My $result variable is causing the error: ( ! ) Parse error: syntax error, unexpected '$result' (T_VARIABLE) in C:\wamp\www\testFunction.php on line 30

Ive search the other threads and I think its coded correctly

<?php
require_once 'login.php';
$conn = new mysqli($hn, $un, $pw, $db);
if ($conn->connect_error) die($conn->connect_error);

if (isset($_POST['delete']) && isset($_POST['ContractorID']))
{
  $ContractorID  = get_post($conn, 'ContractorID');
  $query  = "DELETE FROM Professionals WHERE 'ContractorID' ='$ContractorID'";
  $result = $conn->query($query);
  if (!$result) echo "DELETE failed: $query<br>" .
    $conn->error . "<br><br>";
}

if (isset($_POST['Name'])   &&
    isset($_POST['Title'])    &&
    isset($_POST['Company']) &&
    isset($_POST['Address']) &&
    isset($_POST['ContractorID']))
{
  $Name         = get_post($conn, 'Name');
  $title        = get_post($conn, 'Title');
  $Company      = get_post($conn, 'Company');
  $Address      = get_post($conn, 'Address');
  $ContractorID = get_post($conn, 'ContractorID');
        $query    = "INSERT INTO Professionals VALUES" .
                    "('$Name', '$title', '$Company', '$Address', '$un');"


  $result   = $conn->query($query);


  if (!$result) echo "INSERT failed: $query<br>" .
    $conn->error . "<br><br>";
}

echo <<<_END
<form action="AthleteData.php" method="post"><pre>
Name         <input type="text" name="Name">
Title        <input type="text" name="Title">
Company      <input type="text" name="Company">
Address      <input type="text" name="Address">
                  <input type="submit" value="ADD RECORD">
</pre></form>
_END;

$query  = "SELECT 'Name', 'Title', 'Company', 'Address' FROM Professionals WHERE Athlete = '$un'";
$result = $conn->query($query);
if (!$result) die ("Database access failed: " . $conn->error);

$rows = $result->num_rows;
//'<table>';
for ($j = 0 ; $j < $rows ; ++$j)
{
  $result->data_seek($j);
  $row = $result->fetch_array(MYSQLI_NUM);
//'<td>';
  echo <<<_END
<pre>
   Name $row[0]
   Title $row[1]
   Company $row[2]
   Address $row[3]
   ContractorID $row[4]
</pre>
<form action="AthleteData.php" method="post">
<input type="hidden" name="delete" value="yes">
<input type="hidden" name="ContractorID" value="$row[4]">
<input type="submit" value="DELETE RECORD"></form>
_END;
//'</td>';
}
//'</table>';

$result->close();
$conn->close();

function get_post($conn, $var)
{
  return $conn->real_escape_string($_POST[$var]);
}
?>

This is the snippet that is causing problems. I included all the code for reference if needed previously. Thank you for your help.

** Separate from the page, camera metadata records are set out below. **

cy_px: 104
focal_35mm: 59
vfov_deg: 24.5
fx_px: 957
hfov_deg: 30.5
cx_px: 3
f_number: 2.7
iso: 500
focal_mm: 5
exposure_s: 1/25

if (isset($_POST['Name'])   &&
    isset($_POST['Title'])    &&
    isset($_POST['Company']) &&
    isset($_POST['Address']) &&
    isset($_POST['ContractorID']))
{
  $Name         = get_post($conn, 'Name');
  $title        = get_post($conn, 'Title');
  $Company      = get_post($conn, 'Company');
  $Address      = get_post($conn, 'Address');
  $ContractorID = get_post($conn, 'ContractorID');
        $query    = "INSERT INTO Professionals VALUES" .
                    "('$Name', '$title', '$Company', '$Address', '$un');"

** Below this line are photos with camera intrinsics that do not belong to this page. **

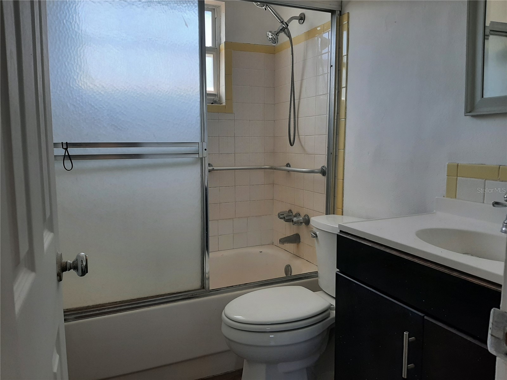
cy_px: 190
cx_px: 254
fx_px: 381
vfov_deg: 53.1
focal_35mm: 26
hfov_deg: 67.3
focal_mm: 3.93
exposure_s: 1/144
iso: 40
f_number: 1.7
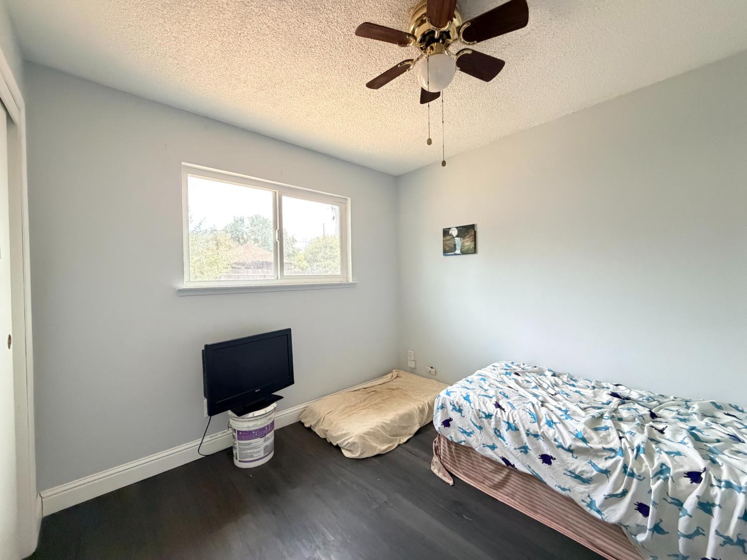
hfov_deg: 102.1
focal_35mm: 14
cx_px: 374
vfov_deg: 85.7
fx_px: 302
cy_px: 280
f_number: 2.2
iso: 800
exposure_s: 1/60
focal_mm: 2.22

  $result   = $conn->query($query);


  if (!$result) echo "INSERT failed: $query<br>" .
    $conn->error . "<br><br>";
}

The compiler is saying that the $result is unexpected and I dont know why. The other posts say to write the query into the conn->query parameter. I did by writing the query into a variable.